Single by Thomas "Fats" Waller and His Rhythm
- Recorded: March 16, 1942
- Studio: RCA Victor
- Genre: Jazz • swing • waltz
- Songwriter: Fats Waller

= Jitterbug Waltz =

"Jitterbug Waltz" is a 1942 jazz composition by Fats Waller. Initially recorded the same year by his jazz combo, Fats Waller and His Rhythm, it has been performed and recorded by numerous musicians, including Art Tatum, Erroll Garner, Chet Atkins, Vince Guaraldi, Butch Thompson, Al Hirt, Eric Dolphy, Michel Legrand, Anthony Braxton and David Murray.

==Composition and recording==
The song is in the key of E♭ major and is in 3/4 time.

The melody was inspired by piano exercises that Waller's son, Maurice, had been playing at the time. Maurice claims that Jitterbug Waltz was the first jazz waltz ever written.

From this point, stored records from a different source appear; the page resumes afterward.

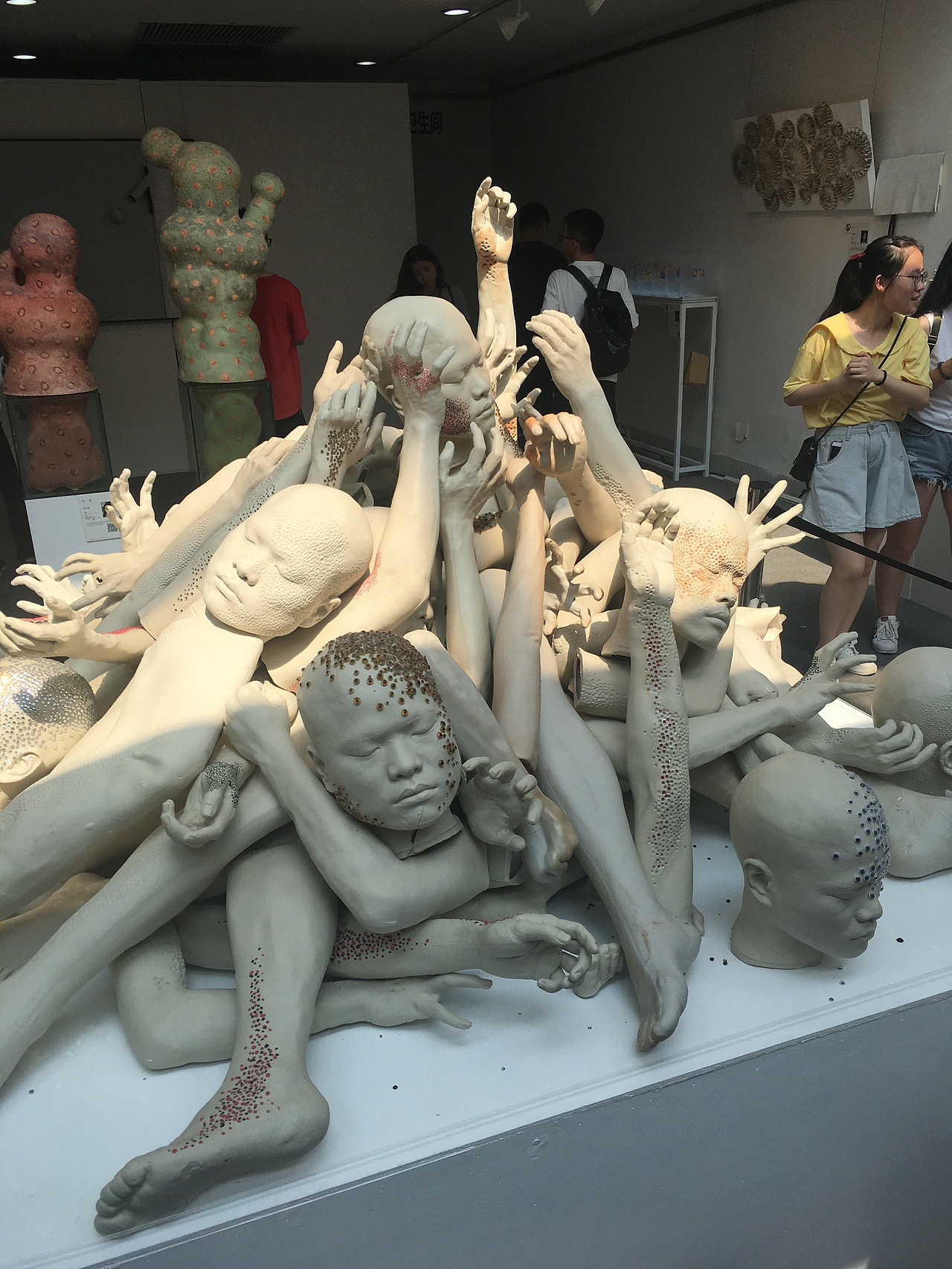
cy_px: 634
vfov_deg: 61.7
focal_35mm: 29
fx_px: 1064
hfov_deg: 48.2
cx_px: 476
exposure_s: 1/739
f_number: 2.2
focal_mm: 4.15
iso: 25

When Waller composed "Jitterbug Waltz", he was 38 years old and at the high point of his career as a veteran recording artist for RCA Victor. It is notable for being one of the first jazz records recorded with a Hammond organ, an instrument that gained popularity in the genre soon after.
==In popular media==
- Waller's original recording was licensed for use in the 2010 video game Bioshock 2.